0

I need help cleaning excel files in R.

These are excel files made by different people, they are supposed to contain the same identical text. My task is to compare the snippets of text and make sure they match (sometimes people type, sometimes people copy paste, it is a mess).

My particular issue is that there is no standard formatting, and some of them have been extracted from a PDF.

To give you an idea, the text might look like this:

File A:

"The monkey must eat:

·Bananas, or

·6 bananas."

File B:

"The monkey must eat:

Bananas, or

5 bananas."

File C:

"The monkey must eat:

·       Bananas, or

·       6 bananas."

So far, I have used a combination of the functions below, but in the end my comparison is still FALSE.

monkeyr$txtcp <- stri_enc_toascii(monkeyr$txtcp)

monkeyr$txtcp <- removeNumbers(monkeyr$txtcp) 
#bad idea as I want to compare the number of bananas

monkeyr$txtcp <- tolower(monkeyr$txtcp)

monkeyr$txtcp <- stripWhitespace(monkeyr$txtcp)

monkeyr$txtcp <- removePunctuation(monkeyr$txtcp)

monkeyr$txtcp <- trimws(monkeyr$txtcp)

monkeyr$txtcp <- stri_replace_all_charclass(monkeyr$txtcp,
 "\t", " ", merge = T)

#This above was specially because I wanted to remove the "tab" in File 3.
#Does not work. This is some sort of "invisible" tab that gets turned into
#a series of ->->-> when saved as csv.

Additional info:

This is how FILE C, looks like after being stripped and opened in excel:

Screenshot of "invisible" tabs, which turn into arrows

Any suggestions to normalize the text somehow?

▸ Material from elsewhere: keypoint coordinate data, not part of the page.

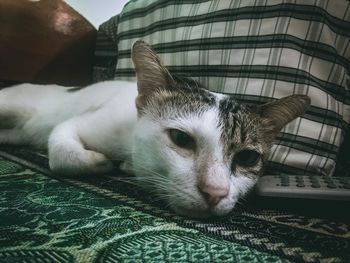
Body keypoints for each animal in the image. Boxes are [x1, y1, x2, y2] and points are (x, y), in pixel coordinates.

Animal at [0, 40, 310, 219]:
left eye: (247, 158)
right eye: (181, 138)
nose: (215, 192)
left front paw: (123, 166)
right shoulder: (77, 124)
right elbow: (63, 155)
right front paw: (101, 162)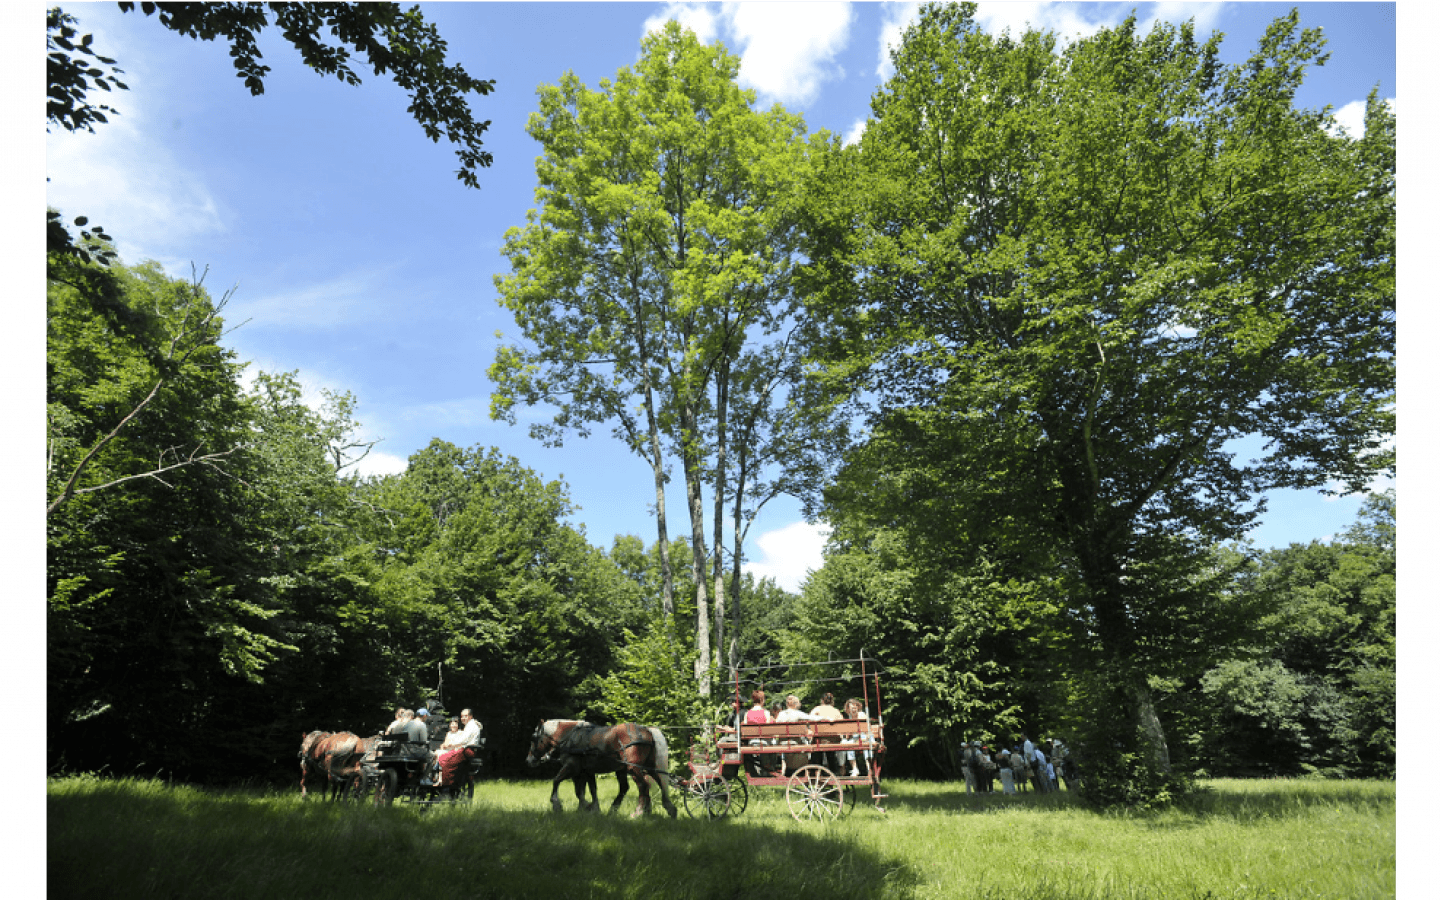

Caveats: No packages that use Java.

Thanks in advance

EDIT

Example input:

monkeyr <- structure(list(id = c("MON1", "MON2", "MON3"), txtcp = c("The monkey must be fed a combination of:\r\n<U+F0B7>     Bananas, or\r\n<U+F0B7>     6 Bananas.", 
"The monkey must:\r\n·   Be active\r\n·   Be petted\r\n·   Be inactive.", 
"The monkey must:\r\nbe tame\r\njump")), class = c("tbl_df", 
"tbl", "data.frame"), row.names = c(NA, -3L), .Names = c("id", 
"txtcp"))

Expected output:

cleanmonkey <- structure(list(id = c("MON1", "MON2", "MON3"), txtcp = c("the monkey must be fed a combination of bananas or 6 bananas", 
"the monkey must be active be petted be inactive", "the monkey must be tame jump"
)), .Names = c("id", "txtcp"), class = c("tbl_df", "tbl", "data.frame"
), row.names = c(NA, -3L))
  • Please add reproducible example and expected output – Sotos Dec 20 '16 at 09:09
  • Hi Sotos, thanks for your comment. How do I make a reproducible example without linking a copy of the excel workbook? The characters that show on excel, seem to be invisible, in R and in notepad++. Can I link a file somehow? – dra.explota Dec 20 '16 at 09:33
  • [see this Q&A](http://stackoverflow.com/questions/5963269) – Jaap Dec 20 '16 at 09:37
  • Have a look [at this link](http://stackoverflow.com/questions/5963269/how-to-make-a-great-r-reproducible-example) – Sotos Dec 20 '16 at 09:37

1 Answers1

1

Nothing elegant, but how about this. The code replaces the non-ASCII elements, then the "\r's" and "\n's" and finally cleans up extra spaces.

monkeyr$clean <- str_replace_all(string = monkeyr$txtcp, pattern = "<U.*>", replacement = "")
monkeyr$clean <- str_replace_all(string = monkeyr$clean, pattern = "\\\r", replacement = "")
monkeyr$clean <- str_replace_all(string = monkeyr$clean, pattern = "\\\n", replacement = "")
monkeyr$clean <- str_replace_all(string = monkeyr$clean, pattern = "[[:punct:]]", replacement = "")
monkeyr$clean <- str_replace_all(string = monkeyr$clean, pattern = "\\s{2}", replacement = "")

monkeyr$clean
[1] "The monkey must be fed a combination of Bananas or 6 Bananas"
[2] "The monkey must Be active Be petted Be inactive"             
[3] "The monkey mustbe tamejump" 

The combination of "mustbe" and "tamejump" should be noted.

lawyeR
  • 7,488
  • 5
  • 33
  • 63